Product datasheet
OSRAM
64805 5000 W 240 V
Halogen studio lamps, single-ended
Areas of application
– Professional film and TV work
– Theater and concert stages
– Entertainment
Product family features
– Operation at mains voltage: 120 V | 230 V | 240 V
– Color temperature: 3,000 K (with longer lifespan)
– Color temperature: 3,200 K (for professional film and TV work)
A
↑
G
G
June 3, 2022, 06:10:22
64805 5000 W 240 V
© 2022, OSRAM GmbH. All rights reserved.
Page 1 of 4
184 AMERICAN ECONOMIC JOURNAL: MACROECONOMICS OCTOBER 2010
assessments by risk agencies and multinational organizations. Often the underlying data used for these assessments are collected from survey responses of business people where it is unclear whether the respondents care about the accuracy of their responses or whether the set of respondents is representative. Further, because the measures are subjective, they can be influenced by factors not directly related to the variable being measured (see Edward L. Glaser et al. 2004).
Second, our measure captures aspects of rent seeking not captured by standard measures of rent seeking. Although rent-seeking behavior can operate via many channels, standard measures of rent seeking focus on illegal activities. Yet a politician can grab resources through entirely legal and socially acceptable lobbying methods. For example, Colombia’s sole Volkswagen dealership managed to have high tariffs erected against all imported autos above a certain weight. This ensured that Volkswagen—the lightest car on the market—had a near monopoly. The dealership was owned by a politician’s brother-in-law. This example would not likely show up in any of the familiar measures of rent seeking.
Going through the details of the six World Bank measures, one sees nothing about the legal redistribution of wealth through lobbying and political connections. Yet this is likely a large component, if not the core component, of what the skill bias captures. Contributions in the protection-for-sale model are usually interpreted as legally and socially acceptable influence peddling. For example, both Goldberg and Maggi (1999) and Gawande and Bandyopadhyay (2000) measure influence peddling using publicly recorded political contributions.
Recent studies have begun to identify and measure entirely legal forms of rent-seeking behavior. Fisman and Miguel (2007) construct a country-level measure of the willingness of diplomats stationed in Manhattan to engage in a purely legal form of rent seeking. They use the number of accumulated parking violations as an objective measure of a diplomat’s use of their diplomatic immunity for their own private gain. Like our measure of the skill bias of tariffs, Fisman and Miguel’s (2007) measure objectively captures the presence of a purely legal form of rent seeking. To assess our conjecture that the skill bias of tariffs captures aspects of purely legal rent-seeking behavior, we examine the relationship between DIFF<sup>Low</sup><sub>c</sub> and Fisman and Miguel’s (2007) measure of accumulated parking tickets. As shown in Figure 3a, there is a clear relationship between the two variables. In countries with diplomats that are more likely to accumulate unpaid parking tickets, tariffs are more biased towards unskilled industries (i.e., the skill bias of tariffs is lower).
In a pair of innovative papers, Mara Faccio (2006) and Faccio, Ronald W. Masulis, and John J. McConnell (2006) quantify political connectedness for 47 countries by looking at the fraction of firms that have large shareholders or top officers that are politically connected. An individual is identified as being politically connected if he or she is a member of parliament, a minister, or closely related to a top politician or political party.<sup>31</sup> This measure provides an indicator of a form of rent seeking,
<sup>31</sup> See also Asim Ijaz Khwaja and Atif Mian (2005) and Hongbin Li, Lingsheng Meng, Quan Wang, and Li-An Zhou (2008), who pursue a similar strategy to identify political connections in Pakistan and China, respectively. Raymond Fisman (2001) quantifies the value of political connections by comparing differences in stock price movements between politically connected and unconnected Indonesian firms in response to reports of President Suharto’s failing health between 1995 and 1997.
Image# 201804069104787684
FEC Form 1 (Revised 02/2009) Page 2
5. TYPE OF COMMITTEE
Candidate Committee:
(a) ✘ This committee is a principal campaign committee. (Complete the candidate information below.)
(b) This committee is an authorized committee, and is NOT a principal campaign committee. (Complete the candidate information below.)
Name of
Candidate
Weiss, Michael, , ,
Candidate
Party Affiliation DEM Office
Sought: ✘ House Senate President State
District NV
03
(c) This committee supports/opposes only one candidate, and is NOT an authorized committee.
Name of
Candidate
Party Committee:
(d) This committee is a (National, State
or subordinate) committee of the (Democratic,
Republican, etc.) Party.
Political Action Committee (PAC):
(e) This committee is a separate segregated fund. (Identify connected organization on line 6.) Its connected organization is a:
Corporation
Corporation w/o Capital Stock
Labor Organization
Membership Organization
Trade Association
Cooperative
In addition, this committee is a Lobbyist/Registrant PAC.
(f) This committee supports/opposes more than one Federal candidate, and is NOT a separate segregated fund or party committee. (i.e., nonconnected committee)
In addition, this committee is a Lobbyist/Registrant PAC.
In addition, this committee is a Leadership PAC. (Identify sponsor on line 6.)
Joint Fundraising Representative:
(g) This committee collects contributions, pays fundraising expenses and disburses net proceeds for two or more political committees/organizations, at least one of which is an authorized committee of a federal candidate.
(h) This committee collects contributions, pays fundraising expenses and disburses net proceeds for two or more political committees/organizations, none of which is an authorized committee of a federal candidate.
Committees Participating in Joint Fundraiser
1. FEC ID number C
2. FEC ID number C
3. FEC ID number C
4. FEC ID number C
---+---
● **Your task**
The output should be a character-exact copy of all entries.

● **Completed exercise**
Product datasheet
OSRAM
64805 5000 W 240 V
Halogen studio lamps, single-ended
Areas of application
– Professional film and TV work
– Theater and concert stages
– Entertainment
Product family features
– Operation at mains voltage: 120 V | 230 V | 240 V
– Color temperature: 3,000 K (with longer lifespan)
– Color temperature: 3,200 K (for professional film and TV work)
A
↑
G
G
June 3, 2022, 06:10:22
64805 5000 W 240 V
© 2022, OSRAM GmbH. All rights reserved.
Page 1 of 4
184 AMERICAN ECONOMIC JOURNAL: MACROECONOMICS OCTOBER 2010
assessments by risk agencies and multinational organizations. Often the underlying data used for these assessments are collected from survey responses of business people where it is unclear whether the respondents care about the accuracy of their responses or whether the set of respondents is representative. Further, because the measures are subjective, they can be influenced by factors not directly related to the variable being measured (see Edward L. Glaser et al. 2004).
Second, our measure captures aspects of rent seeking not captured by standard measures of rent seeking. Although rent-seeking behavior can operate via many channels, standard measures of rent seeking focus on illegal activities. Yet a politician can grab resources through entirely legal and socially acceptable lobbying methods. For example, Colombia’s sole Volkswagen dealership managed to have high tariffs erected against all imported autos above a certain weight. This ensured that Volkswagen—the lightest car on the market—had a near monopoly. The dealership was owned by a politician’s brother-in-law. This example would not likely show up in any of the familiar measures of rent seeking.
Going through the details of the six World Bank measures, one sees nothing about the legal redistribution of wealth through lobbying and political connections. Yet this is likely a large component, if not the core component, of what the skill bias captures. Contributions in the protection-for-sale model are usually interpreted as legally and socially acceptable influence peddling. For example, both Goldberg and Maggi (1999) and Gawande and Bandyopadhyay (2000) measure influence peddling using publicly recorded political contributions.
Recent studies have begun to identify and measure entirely legal forms of rent-seeking behavior. Fisman and Miguel (2007) construct a country-level measure of the willingness of diplomats stationed in Manhattan to engage in a purely legal form of rent seeking. They use the number of accumulated parking violations as an objective measure of a diplomat’s use of their diplomatic immunity for their own private gain. Like our measure of the skill bias of tariffs, Fisman and Miguel’s (2007) measure objectively captures the presence of a purely legal form of rent seeking. To assess our conjecture that the skill bias of tariffs captures aspects of purely legal rent-seeking behavior, we examine the relationship between DIFF<sup>Low</sup><sub>c</sub> and Fisman and Miguel’s (2007) measure of accumulated parking tickets. As shown in Figure 3a, there is a clear relationship between the two variables. In countries with diplomats that are more likely to accumulate unpaid parking tickets, tariffs are more biased towards unskilled industries (i.e., the skill bias of tariffs is lower).
In a pair of innovative papers, Mara Faccio (2006) and Faccio, Ronald W. Masulis, and John J. McConnell (2006) quantify political connectedness for 47 countries by looking at the fraction of firms that have large shareholders or top officers that are politically connected. An individual is identified as being politically connected if he or she is a member of parliament, a minister, or closely related to a top politician or political party.<sup>31</sup> This measure provides an indicator of a form of rent seeking,
<sup>31</sup> See also Asim Ijaz Khwaja and Atif Mian (2005) and Hongbin Li, Lingsheng Meng, Quan Wang, and Li-An Zhou (2008), who pursue a similar strategy to identify political connections in Pakistan and China, respectively. Raymond Fisman (2001) quantifies the value of political connections by comparing differences in stock price movements between politically connected and unconnected Indonesian firms in response to reports of President Suharto’s failing health between 1995 and 1997.
Image# 201804069104787684
FEC Form 1 (Revised 02/2009) Page 2
5. TYPE OF COMMITTEE
Candidate Committee:
(a) ✘ This committee is a principal campaign committee. (Complete the candidate information below.)
(b) This committee is an authorized committee, and is NOT a principal campaign committee. (Complete the candidate information below.)
Name of
Candidate
Weiss, Michael, , ,
Candidate
Party Affiliation DEM Office
Sought: ✘ House Senate President State
District NV
03
(c) This committee supports/opposes only one candidate, and is NOT an authorized committee.
Name of
Candidate
Party Committee:
(d) This committee is a (National, State
or subordinate) committee of the (Democratic,
Republican, etc.) Party.
Political Action Committee (PAC):
(e) This committee is a separate segregated fund. (Identify connected organization on line 6.) Its connected organization is a:
Corporation
Corporation w/o Capital Stock
Labor Organization
Membership Organization
Trade Association
Cooperative
In addition, this committee is a Lobbyist/Registrant PAC.
(f) This committee supports/opposes more than one Federal candidate, and is NOT a separate segregated fund or party committee. (i.e., nonconnected committee)
In addition, this committee is a Lobbyist/Registrant PAC.
In addition, this committee is a Leadership PAC. (Identify sponsor on line 6.)
Joint Fundraising Representative:
(g) This committee collects contributions, pays fundraising expenses and disburses net proceeds for two or more political committees/organizations, at least one of which is an authorized committee of a federal candidate.
(h) This committee collects contributions, pays fundraising expenses and disburses net proceeds for two or more political committees/organizations, none of which is an authorized committee of a federal candidate.
Committees Participating in Joint Fundraiser
1. FEC ID number C
2. FEC ID number C
3. FEC ID number C
4. FEC ID number C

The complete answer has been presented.